We incline to the latter opinion. Bacon was a man of contemplative and serious mind; conversant with the Scriptures and with religious truth; and accustomed, according to the style of that age, to the use of a sort of religious dialect. But there is nothing remaining of a probable date earlier than his degradation, that indicates deep religious feeling. If God wrought out His designs of mercy toward that great soul which He had endowed with such rare gifts, by humiliating providences, prostrating his pride, and bringing him into the dust, it is only what Eternity will reveal, as the course by which he has brought many other sons to glory. “ God, before his Son that bringeth mercy, sent his servant, the trumpeter of repentance, to level every high hill, to prepare the way before him, making it smooth and straight.
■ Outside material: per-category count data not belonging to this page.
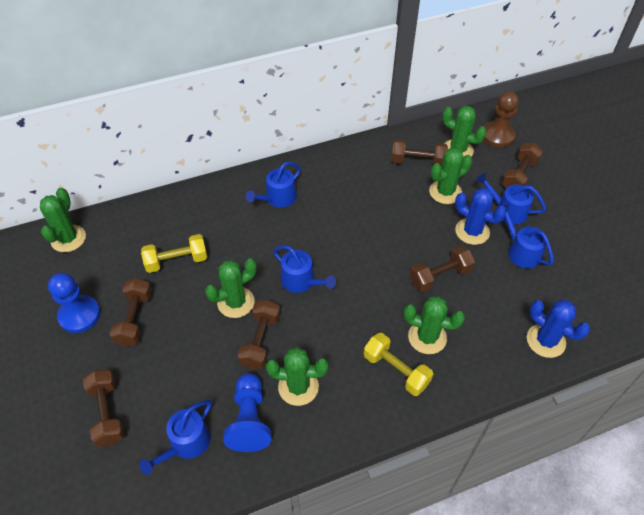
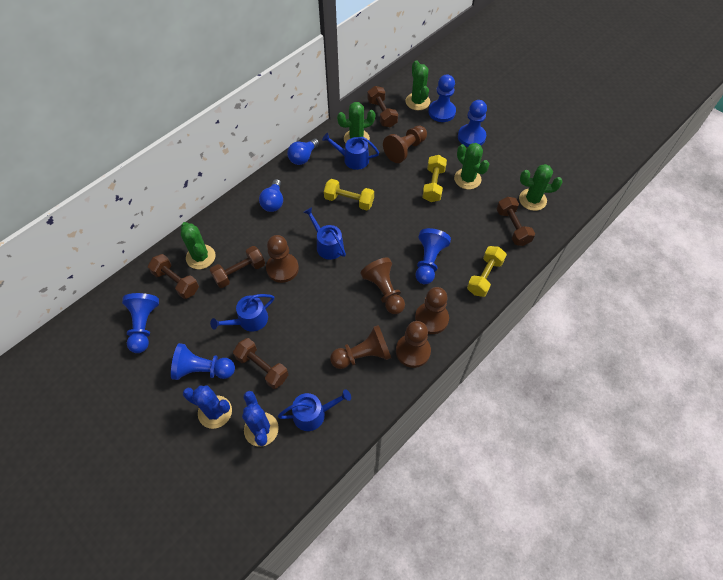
blue light bulb: none = 0 -> [259,179,283,212] [287,138,319,165] = 2
blue pawn: [48,273,100,333] [223,373,271,452] = 2 -> [122,293,159,353] [171,343,235,380] [416,228,451,284] [428,74,456,122] [458,100,487,147] = 5
blue watering can: [140,400,212,475] [246,162,301,208] [273,245,336,293] [476,173,546,225] [504,204,554,268] = 5 -> [210,294,274,332] [278,389,351,431] [304,207,346,260] [322,133,379,170] = 4
brown dumbbell: [83,370,125,447] [110,278,152,347] [238,299,280,369] [391,139,448,166] [410,246,475,292] [502,143,543,188] = 6 -> [148,254,199,299] [210,246,265,288] [233,338,288,389] [368,86,398,127] [497,197,535,246] = 5
brown pawn: [484,91,519,147] = 1 -> [266,235,299,283] [330,325,391,369] [360,257,405,314] [383,126,427,163] [396,321,431,368] [415,287,449,334] = 6
green cactus: [40,188,86,252] [205,258,257,318] [266,347,328,406] [403,296,465,354] [429,148,472,204] [442,106,486,156] = 6 -> [181,222,215,269] [337,102,375,143] [406,60,430,110] [454,143,489,189] [519,164,563,211] = 5
yellow dumbbell: [141,234,207,273] [364,333,433,396] = 2 -> [324,179,374,210] [422,155,447,202] [467,246,507,297] = 3

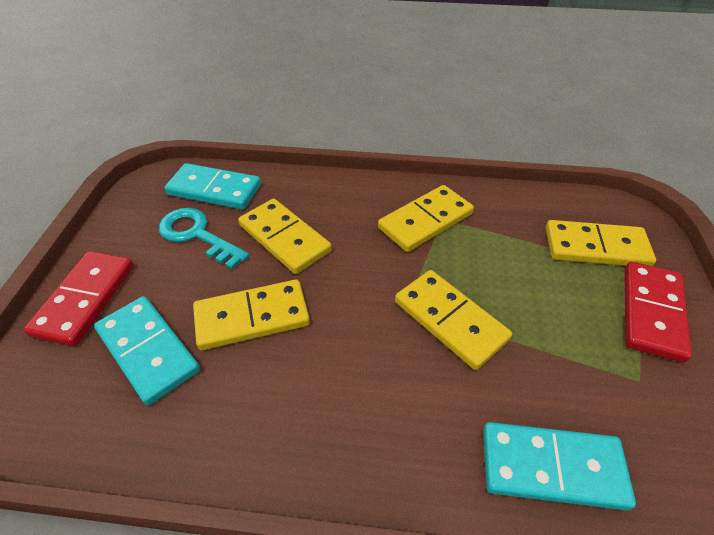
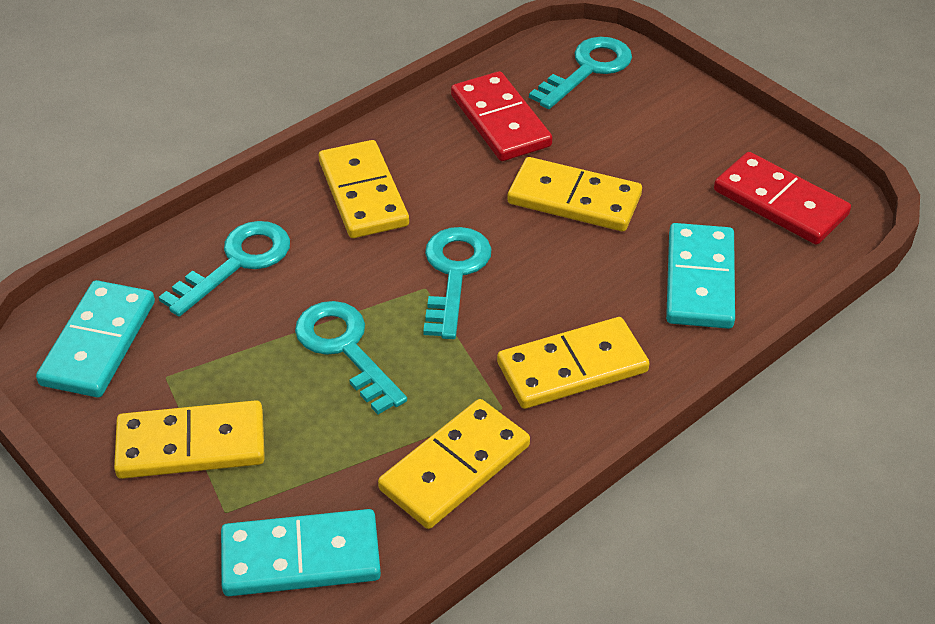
turquoise key: [159,208,249,269] = 1 -> [159,221,290,317] [295,301,407,414] [423,227,492,339] [529,37,632,109] = 4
Christ never comes before His way-maker hath laid even the heart with sorrow and repentance. Not only knowledge, but also every other gift which we call the gift of fortune, have power to puff up earth. Afflictions only level these mole-hills of pride, plough the heart, and make it fit for wisdom to sow her seed, and for grace to bring forth her increase. Happy is that man, therefore, that is thus wounded, to be cured; thus broken, to be made straight.")*

Especially towards the wise, mighty, and noble, who have been called,-men whose chief temptation and danger lay in their prosperity and self-confidence, it is probable this has been the common method of grace. It was needful to show that their prosperity was but a reed, and their confidence a dream, before they could be brought to God, as their only satisfying portion. Multitudes in Heaven, and on the way to Heaven, have blessed the kind severity that stripped them of their earthly comforts, and blasted their cherished hopes,

" That forced their conscience to a stand,

And brought their wand'ring souls to God.” The theological remains, so called, of Lord Bacon, mostly bear internal evidence of being the work of his last years. The excep. tions are the tracts on Church Controversies, and Pacification of the Church, which were offered to King James in the opening of his reign. Upon these we shall not remark, our object being to illustrate, not the opinions, but the character of the author. They breathe a spirit of moderation and charity, kindred to that of the best British reformers. The undervaluing of mere ceremonies, the tenderness toward those calling for reformation,” and towards churches under a different regimen, and the zeal for

* Bacon. An Expostulation to the Lord Chief Justice Coke.